Не находят они покоя и у себя на родине, ибо остро чувствуют ее отсталость и косность, видят терзающие Ливан жестокие противоречия, которые кажутся им неразрешимыми.

Стремясь уйти от страшного антидуховного мира, сиро-американские романтики противопоставляют ему мир своей живой души, богатый мыслями и эмоциями. Лирический настрой их творчества вызвал к жизни новый для арабской литературы жанр — стихотворение в прозе. В сборнике перед нами предстанут две разновидности этого жанра. У Джебрана это лирические миниатюры, поэтичные по своим образам и языку, но без строгой ритмической организации и без рифмы; по форме они напоминают тургеневские стихотворения в прозе. У ар-Рейхани произведения этого жанра обладают четким акцентным ритмом, рифмуются, имеют рефрены; сегодня они были бы отнесены скорее к свободному стиху, чем к прозе[9], их стихотворная природа отражается даже в расположении строк. Однако в начале века, когда в арабской литературе поэтическое творчество не мыслилось еще вне традиционных размеров классической метрики и монорима, подобное новаторство ар-Рейхани могло быть воспринято только в рамках прозы» Тем более что, хотя ар-Рейхани считал себя в этой области продолжателем Уолта Уитмена, он, несомненно, опирался и на традиции арабской рифмованной прозы, распространенной еще в средневековой литературе. В частности, в его «Революции» отчетливо слышны реминисценции священной книги мусульман — Корана.

Стихотворение в прозе, как и эссе, становится одним из самых излюбленных жанров арабской романтической прозы.

Стремление противопоставить миру жестокому, материальному мир возвышенный, духовный влечет писателей сиро-американской школы к природе — убежищу от бед и разочарований. Бегство к природе как попытка реального воплощения идеального духовного мира — вообще очень важная черта романтического искусства, это один из богатейших источников его образной системы. Джебран и ар-Рейхани создают необычайные для арабской литературы яркие, одухотворенные картины природы, в которой царит то вечная гармония, то бури, страсти, контрасты, отражающие состояние души поэта. Преклонение перед природой перерастает в религиозное чувство: мы слышим то пылкую языческую молитву, обращенную к «богине долины» (ар-Рейхани), то интонации Песни песней («Жизнь любви» Джебрана). Этот пантеизм Джебрана, как и поздние попытки религиозного осмысления мира, — новый этап религиозных исканий писателя, все дальше отходящего от официальной, «упорядоченной» веры.

Несмотря на многие общие черты, жизненный и творческий путь лидеров сиро-американской школы — Джебрана и ар-Рейхани — различен, как различны характерные свойства их таланта.

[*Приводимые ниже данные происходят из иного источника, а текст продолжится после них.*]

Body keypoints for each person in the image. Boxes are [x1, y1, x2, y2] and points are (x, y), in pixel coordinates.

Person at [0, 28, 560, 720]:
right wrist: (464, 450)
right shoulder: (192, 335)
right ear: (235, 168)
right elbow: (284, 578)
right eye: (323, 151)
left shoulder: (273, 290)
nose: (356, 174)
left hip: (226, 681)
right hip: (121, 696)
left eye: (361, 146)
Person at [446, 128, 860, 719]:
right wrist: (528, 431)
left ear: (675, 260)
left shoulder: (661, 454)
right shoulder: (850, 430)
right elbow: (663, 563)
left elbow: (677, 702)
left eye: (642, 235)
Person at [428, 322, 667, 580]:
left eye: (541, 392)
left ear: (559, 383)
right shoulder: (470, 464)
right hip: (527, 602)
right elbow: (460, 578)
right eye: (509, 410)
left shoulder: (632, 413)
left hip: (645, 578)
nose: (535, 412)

Джебран — прежде всего художник. Он пробовал свои силы не только в литературе, но и в живописи, и в графике; ему близко и музыкальное искусство. Начал он свою литературную деятельность своеобразным трактатом о музыке, в котором, как истый романтик, провозглашал родство ее с поэзией и живописью, более того — всесильность и универсальность музыки, «языка душ», ибо она — «дочь духа и любви, сосуд горечи и сладости страсти, греза человеческого сердца, плод скорби и цветок радости, аромат букета цветов, собранного из человеческих чувств».

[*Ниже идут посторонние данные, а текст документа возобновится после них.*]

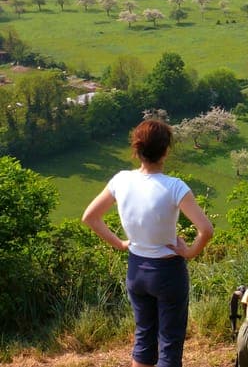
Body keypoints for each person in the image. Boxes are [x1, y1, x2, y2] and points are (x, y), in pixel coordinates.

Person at [82, 119, 214, 367]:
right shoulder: (175, 187)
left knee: (143, 338)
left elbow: (90, 217)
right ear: (165, 151)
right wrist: (190, 252)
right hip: (168, 272)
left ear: (137, 150)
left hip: (136, 270)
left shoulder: (121, 180)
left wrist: (120, 244)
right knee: (170, 342)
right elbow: (206, 229)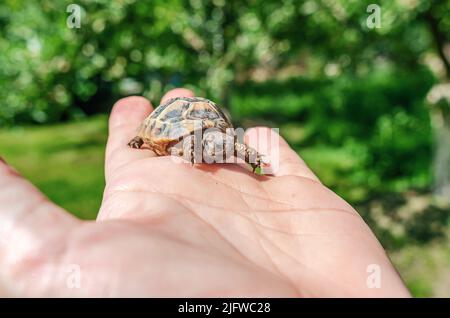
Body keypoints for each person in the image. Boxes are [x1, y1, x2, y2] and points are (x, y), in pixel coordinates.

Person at [0, 88, 410, 297]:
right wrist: (154, 140)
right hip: (173, 129)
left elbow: (233, 146)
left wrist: (251, 159)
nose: (213, 151)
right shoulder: (181, 139)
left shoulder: (220, 140)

Ранние произведения Джебрана — рассказы, стихотворения в прозе, повесть «Сломанные крылья» — проникнуты сентиментальными мотивами, поисками мировой гармонии, источником которой должны служить красота и любовь, разлитые в природе; они полны печали об участи «униженных и оскорбленных». И в то же время уже в ранних рассказах и в «Сломанных крыльях» звучат ноты протеста против религиозного лицемерия и власти клерикалов и против приниженного положения восточной женщины, не имеющей права самостоятельно решать свою судьбу. Герои Джебрана не только страдают — они восстают против несправедливости и косных традиций и добиваются счастья или гибнут в борьбе. Постепенно бунт разрастается, исчезают сентиментальные ноты, «Слеза и улыбка» сменяются «Бурями». Протест расширяется: Джебран обличает уже не отдельные пороки общества, а рабство, царящее в мире повсюду и во все времена — от древнего Вавилона до современного Нью-Йорка. Он ненавидит обывательскую философию современного буржуа; весь окружающий мир представляется ему «лесом ужасов», населенным отвратительными зверями, которыми правят «химеры с клювами орлов, лапами гиен, жалами скорпионов и голосами лягушек». Он же, поэт, несущий людям золотые плоды своей души, оказывается непонятым, отринутым, одиноким.

Бунт приобретает ницшеанский оттенок: поэт — сверхчеловек, постигший тайны бытия и небытия, противостоит слепой и глухой толпе, «мертвой от рождения», презирает ее, смеется над ней, великий в своем одиночестве. «Сыны свободы» в представлении Джебрана — это Христос («тот, кто погиб на кресте») и Ницше («тот, кто умер, сойдя с ума»); третий же еще не родился. Себя он мыслит если не этим третьим сыном свободы, то по крайней мере его предтечей: один из его сборников так и назван — «Предтеча» («The Forerunner», 1920). Считая себя обязанным возвестить не только арабам — всему миру — явление грядущего «сына свободы», Джебран переходит на английский язык, издает на нем несколько сборников стихотворений в прозе и афоризмов, привлекая к себе внимание американского общества.

Противоречиво его отношение к далекой родине: он то твердит о своей ненависти к закоснелым в традициях, привыкшим к неволе соотечественникам, напоминающим ему «мерзкие болота, в глубинах которых ползают насекомые, а на берегах извиваются змеи» («О сыны моей матери!»), то глубоко скорбит об их печальной участи. Проникнутое искренним чувством стихотворение в прозе «Смерть моих близких» написано в тяжелые для Ливана годы первой мировой войны, когда арабские провинции Турции были разграблены и охвачены голодом. Здесь уже не презрение к своему народу, а мысль об ответственности перед ним, стыд и скорбь художника, который в трудную для родины минуту оказался вдали от нее и ничем не мог ей помочь.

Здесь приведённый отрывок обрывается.